Arable land prices on the rise
The notable increase in farming land prices has not just led to them being among the highest in Europe per hectare, but given the prices being quoted, it’s difficult for farmers to turn down the requests. One farmer standing his ground, however, is Cane Vella. “There’s no price they wouldn’t settle at,” he states, before, half-jokingly, says “I could tell them to buy it for €5 million, and they’d probably consider it!”
The marked reduction in farming land poses a much bigger problem than just having less greenery to look at. Less land for food production means less food security for Malta. That’s before we take into account that even the number of Maltese farmers is decreasing. Add into the mix the fact that ODZ land, Outside Development Zones, is quite easily marked for development in certain cases.

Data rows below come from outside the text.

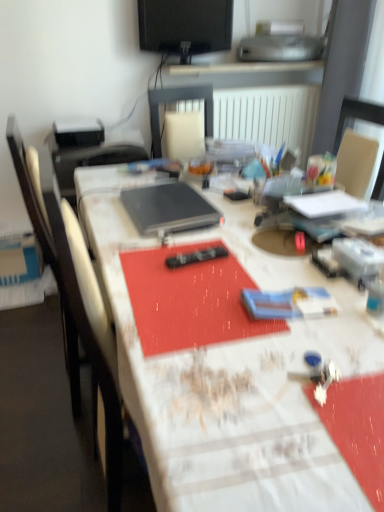
Find the location of a particular element. This screenshot has width=384, height=512. vacant area that lies between black matte laptop at center and black plastic remote control at center is located at coordinates coord(191,242).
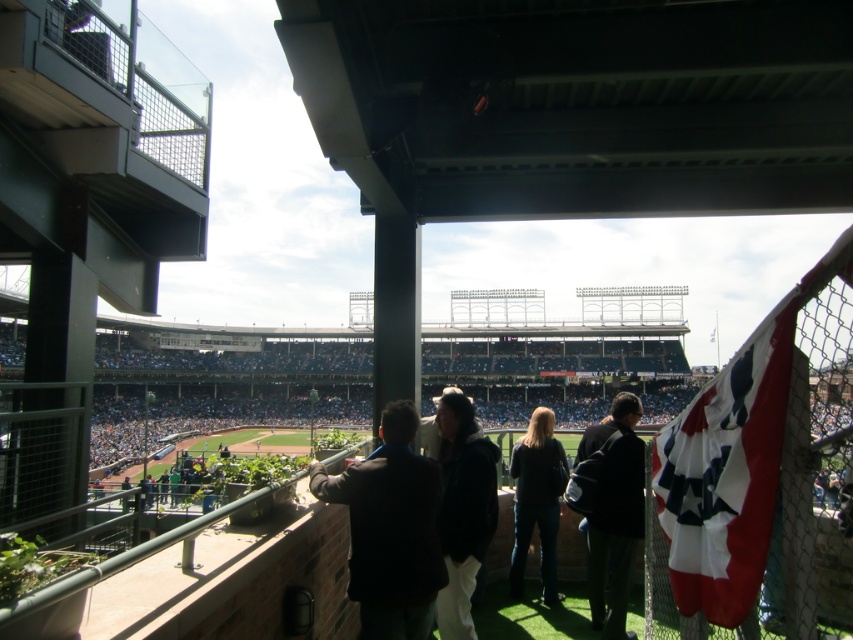
You are a photographer trying to capture a wide shot of the baseball stadium scene. You notice the red and white fabric flag at right and the dark brown leather jacket at center. Which object should you focus on to ensure maximum visibility in your photo given their size differences?

The red and white fabric flag at right has a larger width than the dark brown leather jacket at center, so focusing on the red and white fabric flag at right would ensure maximum visibility due to its greater size.

You are a photographer standing in the luxury box at the baseball stadium. You want to take a photo of the dark blue jeans at center without the red and white fabric flag at right appearing in the frame. Is it possible to angle your camera downward to achieve this?

The red and white fabric flag at right is above the dark blue jeans at center, so angling the camera downward would allow you to capture the dark blue jeans at center without the flag obstructing the view.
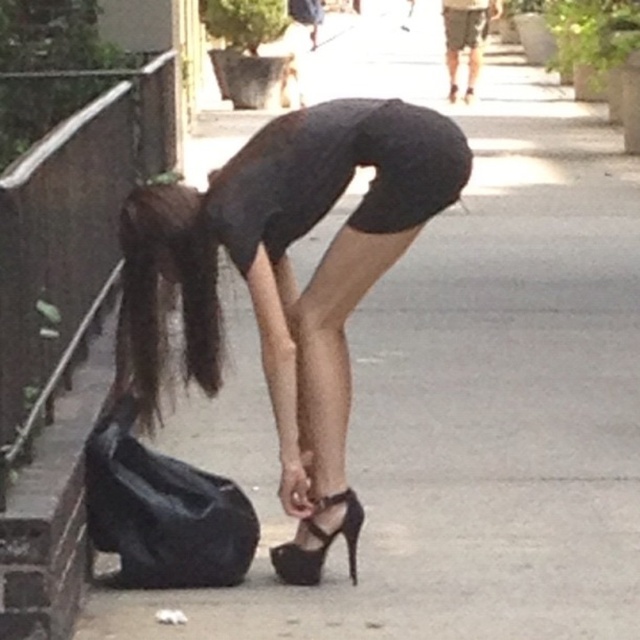
Question: Can you confirm if black leather high heels at center is wider than black leather high-heeled sandal at lower center?

Choices:
 (A) no
 (B) yes

Answer: (B)

Question: Does black leather high heels at center have a lesser width compared to black patent leather high-heeled shoe at center?

Choices:
 (A) yes
 (B) no

Answer: (B)

Question: Among these points, which one is farthest from the camera?

Choices:
 (A) (276, 566)
 (B) (401, 211)

Answer: (A)

Question: Is black leather high heels at center positioned in front of black leather high-heeled sandal at lower center?

Choices:
 (A) no
 (B) yes

Answer: (B)

Question: Which point appears farthest from the camera in this image?

Choices:
 (A) (451, 92)
 (B) (355, 524)
 (C) (132, 301)

Answer: (A)

Question: Among these objects, which one is farthest from the camera?

Choices:
 (A) black patent leather high-heeled shoe at center
 (B) black leather high-heeled sandal at lower center
 (C) black leather high heels at center

Answer: (A)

Claire Bonello, a local lawyer, cited how easy it is to convert a hut on a plot of land into a villa. “There are so many loopholes [in the ODZ laws] and they are interpreted in such a lax manner,” she explains, “you can change a farm into a dwelling very easily, you can increase the size of a building in ODZ, so if you have a tiny hut, you can try and build a villa, basically.”
The government has an interest for construction to continue, as it boosts the economy, especially since the sector caters for, directly and indirectly, around 25% of the active working population in Malta. Construction lobby chief Sandro Chetcuti acknowledged that it’s no easy task for the government to control the industry.

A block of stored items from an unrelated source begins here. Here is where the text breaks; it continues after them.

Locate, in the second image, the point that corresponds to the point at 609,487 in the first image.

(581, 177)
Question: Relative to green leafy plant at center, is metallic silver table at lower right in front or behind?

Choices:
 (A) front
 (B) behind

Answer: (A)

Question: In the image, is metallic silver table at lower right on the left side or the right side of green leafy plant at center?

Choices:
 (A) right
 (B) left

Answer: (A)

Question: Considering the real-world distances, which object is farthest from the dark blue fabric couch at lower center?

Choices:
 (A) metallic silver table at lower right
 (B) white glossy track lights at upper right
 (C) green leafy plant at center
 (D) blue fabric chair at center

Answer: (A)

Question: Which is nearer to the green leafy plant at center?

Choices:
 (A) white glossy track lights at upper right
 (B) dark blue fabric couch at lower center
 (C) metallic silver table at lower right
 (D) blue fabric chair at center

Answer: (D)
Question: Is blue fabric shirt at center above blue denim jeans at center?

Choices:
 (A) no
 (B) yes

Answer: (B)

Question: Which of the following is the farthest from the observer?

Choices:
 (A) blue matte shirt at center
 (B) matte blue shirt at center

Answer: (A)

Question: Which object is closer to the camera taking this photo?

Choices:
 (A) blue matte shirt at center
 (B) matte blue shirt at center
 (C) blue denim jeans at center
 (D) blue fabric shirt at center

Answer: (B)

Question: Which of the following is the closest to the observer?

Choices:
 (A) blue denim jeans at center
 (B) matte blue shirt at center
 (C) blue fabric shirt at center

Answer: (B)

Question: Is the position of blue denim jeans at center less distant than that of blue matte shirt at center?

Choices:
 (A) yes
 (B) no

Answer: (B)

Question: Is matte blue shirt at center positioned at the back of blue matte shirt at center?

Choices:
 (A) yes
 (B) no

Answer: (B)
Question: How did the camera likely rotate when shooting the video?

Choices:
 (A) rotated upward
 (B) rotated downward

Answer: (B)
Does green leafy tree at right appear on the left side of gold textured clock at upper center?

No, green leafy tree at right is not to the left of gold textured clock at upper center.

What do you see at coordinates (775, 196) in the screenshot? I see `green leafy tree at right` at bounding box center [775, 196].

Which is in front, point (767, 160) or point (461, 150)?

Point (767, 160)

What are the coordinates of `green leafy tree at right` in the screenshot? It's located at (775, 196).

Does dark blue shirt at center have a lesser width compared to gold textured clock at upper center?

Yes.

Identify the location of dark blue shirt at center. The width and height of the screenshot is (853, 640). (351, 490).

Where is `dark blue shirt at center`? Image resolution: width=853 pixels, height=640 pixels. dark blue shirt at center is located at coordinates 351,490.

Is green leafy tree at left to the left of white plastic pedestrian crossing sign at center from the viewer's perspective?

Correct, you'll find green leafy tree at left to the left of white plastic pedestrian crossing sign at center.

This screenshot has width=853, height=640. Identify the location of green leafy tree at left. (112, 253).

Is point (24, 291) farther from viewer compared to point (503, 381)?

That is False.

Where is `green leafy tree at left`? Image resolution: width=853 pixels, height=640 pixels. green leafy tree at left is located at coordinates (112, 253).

“It has been a challenge for every government because we know how much it generates,” Chectcuti explains. “As one of the main contributors to the GDP, it also goes hand in hand with tourism”. That much might be true, but Qala mayor Paul Buttigieg is of a hugely different opinion.
A massive development project is being proposed for the tranquil seaside village, but Buttigieg is adamant in his beliefs. “The most important part here in Gozo is that we look after our environment; if we don’t protect that, what are people going to come here for?” He may have united with the other 14 mayors of Gozo to oppose certain developments, but going up against the government and various planning entities will be no mean task.
A sombre conclusion
Even with all of the above being said, the team behind the documentary attempted to speak with various government entities and ministers, and yet received no reply. “Malta’s far from achieving the goal of 0-net land take by 2050 as put forward by the European Commission”.
Is Malta being lost to construction or is it necessary to keep the economy turning?